# New TDAA Title!



## And (Apr 5, 2010)

_(Picture from CPE trial during the summer)_​This weekend Belle and I competed at a TDAA (Teacup Dog Agility Association) trial. We FINALLY got our Teacup Superior Agile Dog (TSAD) title!! For the weekend, Belle got 4 "Games Q's", and only 1 Standard (out of 6... lol). Standard Q's are SO hard in TDAA for Belle and I. She is a pretty fast dog, and the courses are small.. So we do struggle to be perfect for the "Qs", but it is a fun challenge!
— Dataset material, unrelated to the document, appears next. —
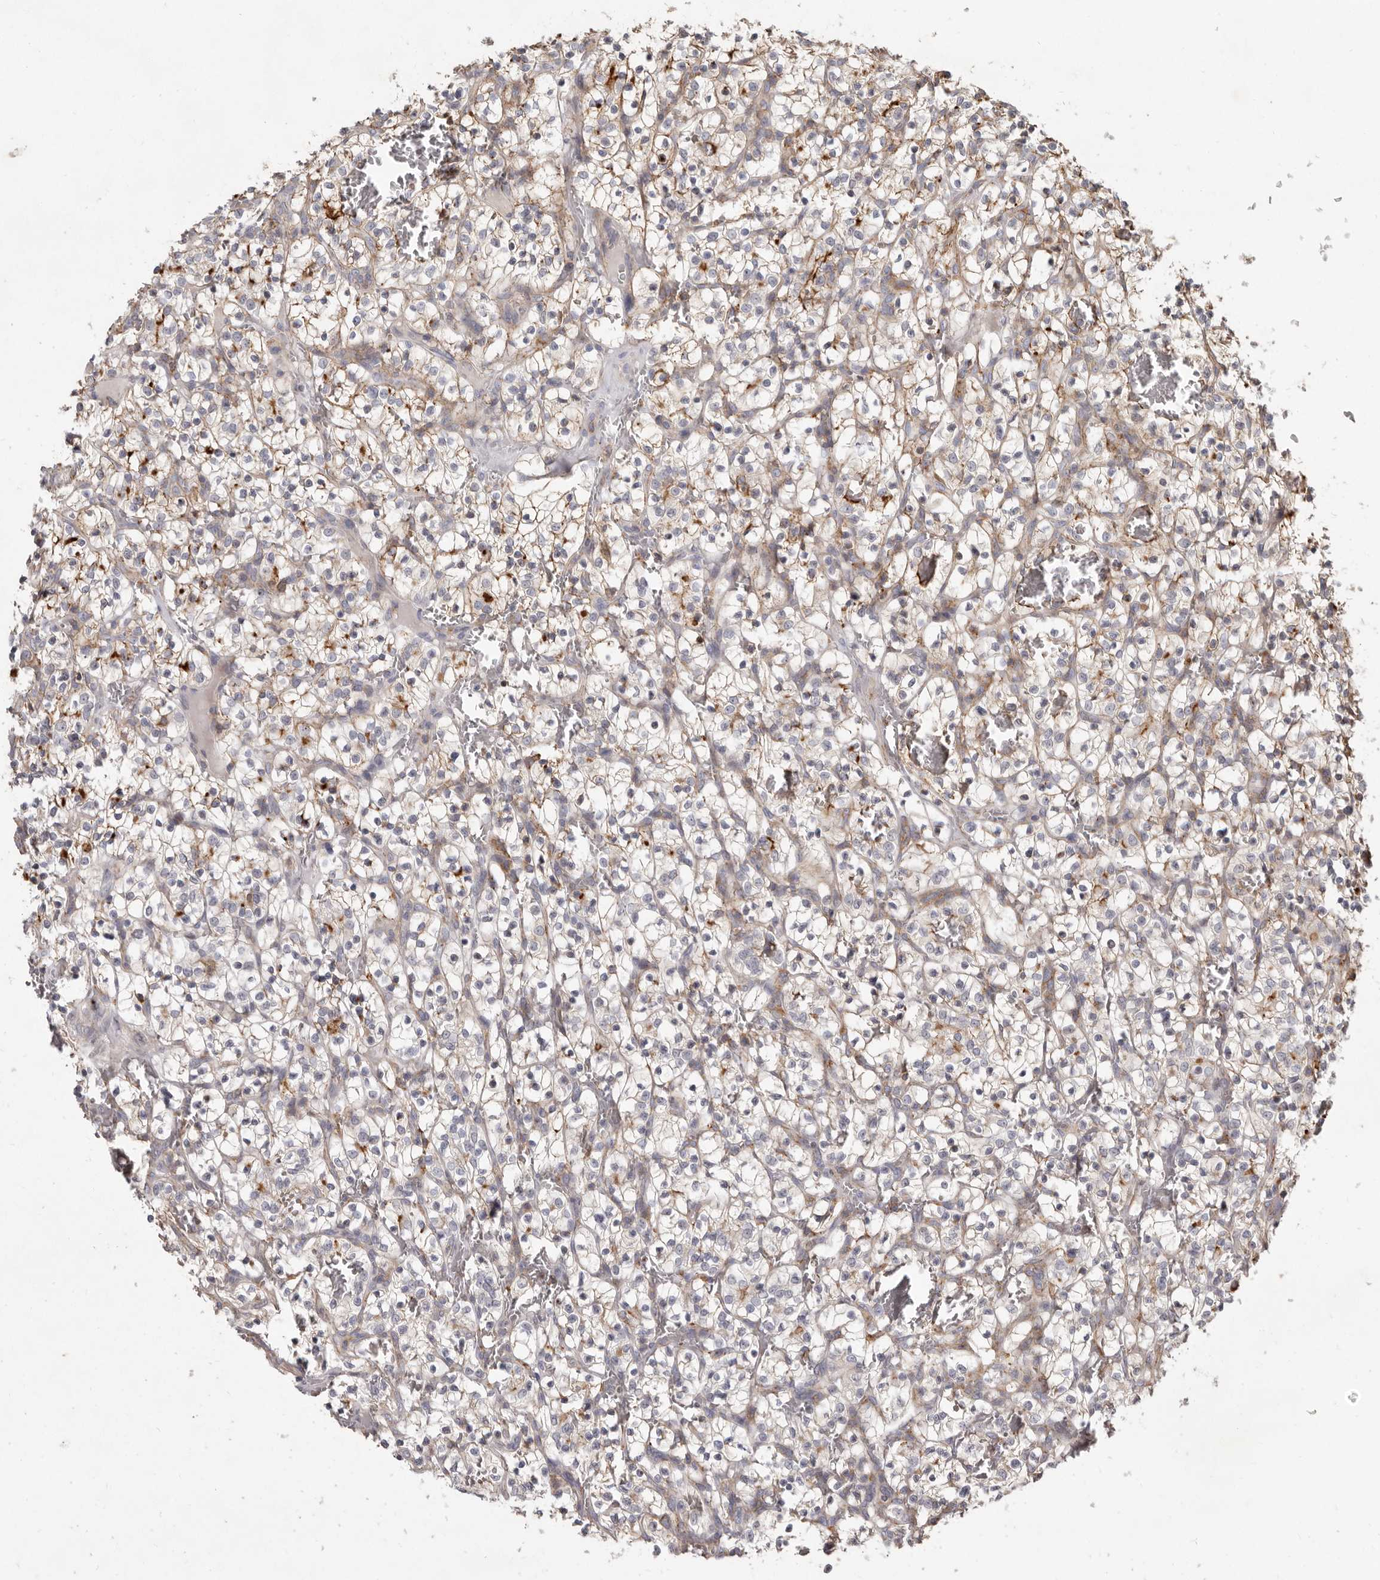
{"staining": {"intensity": "weak", "quantity": ">75%", "location": "cytoplasmic/membranous"}, "tissue": "renal cancer", "cell_type": "Tumor cells", "image_type": "cancer", "snomed": [{"axis": "morphology", "description": "Adenocarcinoma, NOS"}, {"axis": "topography", "description": "Kidney"}], "caption": "Immunohistochemistry (IHC) micrograph of neoplastic tissue: renal cancer (adenocarcinoma) stained using immunohistochemistry demonstrates low levels of weak protein expression localized specifically in the cytoplasmic/membranous of tumor cells, appearing as a cytoplasmic/membranous brown color.", "gene": "KIF26B", "patient": {"sex": "female", "age": 57}}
We are now on our way to getting our TACh - Teacup Agility Dog Champion title!! We need *10* more Superior Standard Q's! This may take us FOREVER.. lol. We have 1 more CPE trial next weekend, and 1 more TDAA trial in the beginning of December and then we are done for the rest of the year! Cross your fingers for lots teacup standard Q's!!


----------



## Kyllobernese (Feb 5, 2008)

Good luck getting your Q's. I just got home from an AAC trial, no Q's for Remmy, he was really off this weekend, just wanted to race around and not pay attention. Think he is telling me he needs some time off as he has been to quite a few trials this year and done really well. We won't be doing any Agility training till spring now. Was hoping to get my last two Q's in Advanced Snooker and just missed on one by a few seconds.

We don't have any TDAA in our area but think the Dog Walk we had given to us must have been from one of their trials as it is smaller and narrower, works fine for training our small dogs.


----------



## Squeeker (Dec 15, 2007)

Congrats to you guys! I would love to see teacup agility in person... it must be a hoot!


----------



## LazyGRanch713 (Jul 22, 2009)

And said:


> _(Picture from CPE trial during the summer)_​This weekend Belle and I competed at a TDAA (Teacup Dog Agility Association) trial. We FINALLY got our Teacup Superior Agile Dog (TSAD) title!! For the weekend, Belle got 4 "Games Q's", and only 1 Standard (out of 6... lol). Standard Q's are SO hard in TDAA for Belle and I. She is a pretty fast dog, and the courses are small.. So we do struggle to be perfect for the "Qs", but it is a fun challenge!
> 
> We are now on our way to getting our TACh - Teacup Agility Dog Champion title!! We need *10* more Superior Standard Q's! This may take us FOREVER.. lol. We have 1 more CPE trial next weekend, and 1 more TDAA trial in the beginning of December and then we are done for the rest of the year! Cross your fingers for lots teacup standard Q's!!


DANG! You guys sound like you've been working hard!  Congrats on the Q's, I think you'll get your TACh sooner than you think.


----------